What the task requires: Only one stretch of the data below is needed. Output the lines from the one with "cancer stained for" up to and including the one with "cells are negative", exactly as they stand.

Collected data
* * * * * * * * *
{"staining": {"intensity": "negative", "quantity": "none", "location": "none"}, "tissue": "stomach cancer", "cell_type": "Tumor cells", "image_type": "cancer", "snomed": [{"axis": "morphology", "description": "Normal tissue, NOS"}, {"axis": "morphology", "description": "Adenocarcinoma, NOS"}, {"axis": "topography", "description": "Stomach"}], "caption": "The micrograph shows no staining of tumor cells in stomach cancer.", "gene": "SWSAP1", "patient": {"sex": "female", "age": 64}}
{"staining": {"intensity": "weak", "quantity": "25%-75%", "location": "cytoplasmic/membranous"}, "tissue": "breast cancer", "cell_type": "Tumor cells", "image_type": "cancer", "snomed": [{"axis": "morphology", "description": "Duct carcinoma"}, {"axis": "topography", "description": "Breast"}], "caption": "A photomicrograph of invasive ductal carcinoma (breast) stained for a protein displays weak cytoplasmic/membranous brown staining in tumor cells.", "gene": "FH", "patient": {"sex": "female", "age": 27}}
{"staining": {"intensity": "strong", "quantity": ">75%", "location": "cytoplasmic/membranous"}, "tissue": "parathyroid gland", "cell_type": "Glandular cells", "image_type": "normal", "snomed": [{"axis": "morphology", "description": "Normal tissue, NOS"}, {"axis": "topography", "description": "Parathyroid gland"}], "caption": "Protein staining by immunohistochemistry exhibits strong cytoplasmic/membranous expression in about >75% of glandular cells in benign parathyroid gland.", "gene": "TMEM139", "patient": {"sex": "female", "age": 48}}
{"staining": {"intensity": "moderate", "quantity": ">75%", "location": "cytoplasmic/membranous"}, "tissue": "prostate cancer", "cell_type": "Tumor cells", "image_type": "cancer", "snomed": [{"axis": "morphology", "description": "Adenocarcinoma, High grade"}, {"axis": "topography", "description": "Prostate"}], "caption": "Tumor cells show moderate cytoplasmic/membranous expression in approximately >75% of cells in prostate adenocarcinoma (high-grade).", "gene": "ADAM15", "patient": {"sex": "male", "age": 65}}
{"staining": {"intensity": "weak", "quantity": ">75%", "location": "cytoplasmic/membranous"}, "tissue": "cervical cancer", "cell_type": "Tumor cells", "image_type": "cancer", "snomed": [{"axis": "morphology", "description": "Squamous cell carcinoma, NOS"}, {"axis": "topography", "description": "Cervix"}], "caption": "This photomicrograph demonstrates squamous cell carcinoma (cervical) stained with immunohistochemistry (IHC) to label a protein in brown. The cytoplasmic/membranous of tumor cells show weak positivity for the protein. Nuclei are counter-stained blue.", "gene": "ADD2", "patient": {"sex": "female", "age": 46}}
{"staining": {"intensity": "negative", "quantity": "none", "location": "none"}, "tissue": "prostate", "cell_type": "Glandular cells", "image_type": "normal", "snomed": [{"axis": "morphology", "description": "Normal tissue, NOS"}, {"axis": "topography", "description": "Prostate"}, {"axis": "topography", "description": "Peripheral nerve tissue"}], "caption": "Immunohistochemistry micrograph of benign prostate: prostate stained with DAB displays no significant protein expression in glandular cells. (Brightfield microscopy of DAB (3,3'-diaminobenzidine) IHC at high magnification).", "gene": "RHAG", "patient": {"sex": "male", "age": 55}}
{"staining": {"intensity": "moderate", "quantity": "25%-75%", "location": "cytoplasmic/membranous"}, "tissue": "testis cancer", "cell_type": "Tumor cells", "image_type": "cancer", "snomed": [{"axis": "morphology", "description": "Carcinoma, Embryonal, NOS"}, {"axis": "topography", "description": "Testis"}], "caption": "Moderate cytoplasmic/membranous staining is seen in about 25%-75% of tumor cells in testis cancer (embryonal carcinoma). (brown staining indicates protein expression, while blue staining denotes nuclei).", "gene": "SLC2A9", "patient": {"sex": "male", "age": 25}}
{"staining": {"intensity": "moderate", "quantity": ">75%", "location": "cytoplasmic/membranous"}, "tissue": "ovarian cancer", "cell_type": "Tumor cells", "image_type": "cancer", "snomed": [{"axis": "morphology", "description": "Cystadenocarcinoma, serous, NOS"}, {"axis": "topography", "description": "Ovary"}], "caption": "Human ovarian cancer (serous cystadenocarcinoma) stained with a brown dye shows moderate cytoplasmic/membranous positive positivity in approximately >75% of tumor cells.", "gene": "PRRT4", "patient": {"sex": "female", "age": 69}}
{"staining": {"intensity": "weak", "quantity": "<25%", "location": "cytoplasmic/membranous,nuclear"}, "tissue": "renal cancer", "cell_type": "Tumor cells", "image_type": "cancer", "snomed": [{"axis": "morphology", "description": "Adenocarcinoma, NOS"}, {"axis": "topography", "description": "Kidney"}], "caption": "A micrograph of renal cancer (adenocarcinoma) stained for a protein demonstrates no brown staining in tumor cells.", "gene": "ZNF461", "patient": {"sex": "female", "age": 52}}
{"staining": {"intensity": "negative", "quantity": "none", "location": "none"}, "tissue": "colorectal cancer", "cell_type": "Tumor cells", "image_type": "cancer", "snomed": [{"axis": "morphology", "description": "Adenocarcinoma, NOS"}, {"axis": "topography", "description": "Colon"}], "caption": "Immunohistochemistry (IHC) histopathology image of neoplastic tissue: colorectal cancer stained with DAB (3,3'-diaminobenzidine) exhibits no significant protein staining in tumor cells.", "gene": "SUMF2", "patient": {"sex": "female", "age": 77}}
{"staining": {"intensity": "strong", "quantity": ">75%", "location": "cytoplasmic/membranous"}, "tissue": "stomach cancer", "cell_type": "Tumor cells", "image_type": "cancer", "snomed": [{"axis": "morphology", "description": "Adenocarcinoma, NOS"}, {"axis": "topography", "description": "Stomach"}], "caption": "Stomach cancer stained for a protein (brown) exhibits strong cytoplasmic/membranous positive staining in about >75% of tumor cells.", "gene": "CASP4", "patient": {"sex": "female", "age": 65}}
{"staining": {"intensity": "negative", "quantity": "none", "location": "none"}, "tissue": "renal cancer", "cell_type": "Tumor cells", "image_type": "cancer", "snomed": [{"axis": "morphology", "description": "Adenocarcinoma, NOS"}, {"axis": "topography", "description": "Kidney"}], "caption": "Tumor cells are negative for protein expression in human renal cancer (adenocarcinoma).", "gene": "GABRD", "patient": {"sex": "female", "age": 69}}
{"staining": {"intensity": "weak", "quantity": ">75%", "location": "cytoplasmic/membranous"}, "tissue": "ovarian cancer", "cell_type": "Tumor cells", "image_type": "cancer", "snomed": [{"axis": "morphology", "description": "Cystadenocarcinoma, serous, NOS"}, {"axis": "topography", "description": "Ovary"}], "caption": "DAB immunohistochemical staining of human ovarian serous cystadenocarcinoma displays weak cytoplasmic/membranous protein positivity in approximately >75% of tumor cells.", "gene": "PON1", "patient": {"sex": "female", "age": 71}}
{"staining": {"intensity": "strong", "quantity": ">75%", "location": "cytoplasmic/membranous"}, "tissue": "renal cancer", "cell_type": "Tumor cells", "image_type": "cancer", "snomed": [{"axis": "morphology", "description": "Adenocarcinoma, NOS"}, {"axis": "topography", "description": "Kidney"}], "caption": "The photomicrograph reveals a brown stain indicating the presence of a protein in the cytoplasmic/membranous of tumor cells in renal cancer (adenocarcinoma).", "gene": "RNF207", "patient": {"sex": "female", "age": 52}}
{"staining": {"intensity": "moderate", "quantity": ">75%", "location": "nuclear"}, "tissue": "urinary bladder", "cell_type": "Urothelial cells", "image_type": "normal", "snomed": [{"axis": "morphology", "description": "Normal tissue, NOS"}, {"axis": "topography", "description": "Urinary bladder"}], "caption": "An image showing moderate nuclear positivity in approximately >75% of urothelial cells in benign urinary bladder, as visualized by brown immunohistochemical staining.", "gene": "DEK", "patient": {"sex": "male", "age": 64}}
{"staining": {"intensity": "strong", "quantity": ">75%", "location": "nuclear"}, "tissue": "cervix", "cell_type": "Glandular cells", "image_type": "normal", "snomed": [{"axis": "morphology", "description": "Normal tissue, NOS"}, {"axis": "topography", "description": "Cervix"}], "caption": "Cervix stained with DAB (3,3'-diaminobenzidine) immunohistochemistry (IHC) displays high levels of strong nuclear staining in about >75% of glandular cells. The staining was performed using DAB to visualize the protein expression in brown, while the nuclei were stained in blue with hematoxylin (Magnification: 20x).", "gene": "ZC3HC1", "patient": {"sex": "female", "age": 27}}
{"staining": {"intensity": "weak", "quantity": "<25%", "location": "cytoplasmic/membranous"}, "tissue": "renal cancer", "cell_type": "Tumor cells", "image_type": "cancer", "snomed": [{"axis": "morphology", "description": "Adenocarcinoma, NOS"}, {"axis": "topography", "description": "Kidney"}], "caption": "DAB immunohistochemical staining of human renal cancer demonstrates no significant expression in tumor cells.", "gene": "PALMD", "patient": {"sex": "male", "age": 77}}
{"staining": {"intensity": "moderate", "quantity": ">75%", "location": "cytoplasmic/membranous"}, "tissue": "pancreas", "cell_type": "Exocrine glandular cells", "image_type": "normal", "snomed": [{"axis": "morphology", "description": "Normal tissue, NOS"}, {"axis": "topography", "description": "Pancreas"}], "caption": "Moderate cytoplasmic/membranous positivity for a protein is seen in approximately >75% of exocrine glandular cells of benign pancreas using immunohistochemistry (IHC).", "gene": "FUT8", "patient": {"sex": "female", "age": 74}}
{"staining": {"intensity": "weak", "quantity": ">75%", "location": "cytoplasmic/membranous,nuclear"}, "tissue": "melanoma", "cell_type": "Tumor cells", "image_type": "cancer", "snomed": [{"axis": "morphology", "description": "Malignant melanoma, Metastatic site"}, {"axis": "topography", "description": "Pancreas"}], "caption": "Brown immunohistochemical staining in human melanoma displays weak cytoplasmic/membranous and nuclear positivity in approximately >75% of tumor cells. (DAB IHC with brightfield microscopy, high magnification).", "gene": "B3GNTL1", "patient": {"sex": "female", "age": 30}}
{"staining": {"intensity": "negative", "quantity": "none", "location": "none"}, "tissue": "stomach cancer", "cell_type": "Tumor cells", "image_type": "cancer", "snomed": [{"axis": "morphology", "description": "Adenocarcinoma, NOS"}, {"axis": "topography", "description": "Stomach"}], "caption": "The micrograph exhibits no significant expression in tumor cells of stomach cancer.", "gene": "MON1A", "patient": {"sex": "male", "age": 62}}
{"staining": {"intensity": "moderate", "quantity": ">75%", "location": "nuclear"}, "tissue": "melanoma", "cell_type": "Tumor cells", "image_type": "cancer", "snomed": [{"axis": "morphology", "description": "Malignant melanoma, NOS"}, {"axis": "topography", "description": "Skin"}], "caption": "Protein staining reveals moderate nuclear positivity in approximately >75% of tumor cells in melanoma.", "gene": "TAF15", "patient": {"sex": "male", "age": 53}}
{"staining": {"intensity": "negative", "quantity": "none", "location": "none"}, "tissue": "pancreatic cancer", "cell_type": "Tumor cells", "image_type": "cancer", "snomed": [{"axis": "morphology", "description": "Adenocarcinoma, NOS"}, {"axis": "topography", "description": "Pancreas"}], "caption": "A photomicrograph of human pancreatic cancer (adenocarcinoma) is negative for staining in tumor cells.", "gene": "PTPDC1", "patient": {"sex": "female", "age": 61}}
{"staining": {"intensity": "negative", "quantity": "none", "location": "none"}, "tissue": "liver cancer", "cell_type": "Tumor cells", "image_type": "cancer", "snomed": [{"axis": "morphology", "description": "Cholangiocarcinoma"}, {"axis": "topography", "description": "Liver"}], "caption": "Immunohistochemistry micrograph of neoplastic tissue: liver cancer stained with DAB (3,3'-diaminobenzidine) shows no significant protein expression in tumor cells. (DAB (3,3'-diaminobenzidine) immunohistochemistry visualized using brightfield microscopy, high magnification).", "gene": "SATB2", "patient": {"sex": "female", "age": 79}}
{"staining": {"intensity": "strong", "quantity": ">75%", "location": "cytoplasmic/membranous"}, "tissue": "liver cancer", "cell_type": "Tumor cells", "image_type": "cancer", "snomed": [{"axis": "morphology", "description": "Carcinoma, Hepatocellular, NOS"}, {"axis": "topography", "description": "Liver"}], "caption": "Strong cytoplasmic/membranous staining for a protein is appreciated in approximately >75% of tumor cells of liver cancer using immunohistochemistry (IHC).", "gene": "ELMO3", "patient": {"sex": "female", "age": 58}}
* * * * * * * * *
Your solution:
{"staining": {"intensity": "strong", "quantity": ">75%", "location": "cytoplasmic/membranous"}, "tissue": "stomach cancer", "cell_type": "Tumor cells", "image_type": "cancer", "snomed": [{"axis": "morphology", "description": "Adenocarcinoma, NOS"}, {"axis": "topography", "description": "Stomach"}], "caption": "Stomach cancer stained for a protein (brown) exhibits strong cytoplasmic/membranous positive staining in about >75% of tumor cells.", "gene": "CASP4", "patient": {"sex": "female", "age": 65}}
{"staining": {"intensity": "negative", "quantity": "none", "location": "none"}, "tissue": "renal cancer", "cell_type": "Tumor cells", "image_type": "cancer", "snomed": [{"axis": "morphology", "description": "Adenocarcinoma, NOS"}, {"axis": "topography", "description": "Kidney"}], "caption": "Tumor cells are negative for protein expression in human renal cancer (adenocarcinoma).", "gene": "GABRD", "patient": {"sex": "female", "age": 69}}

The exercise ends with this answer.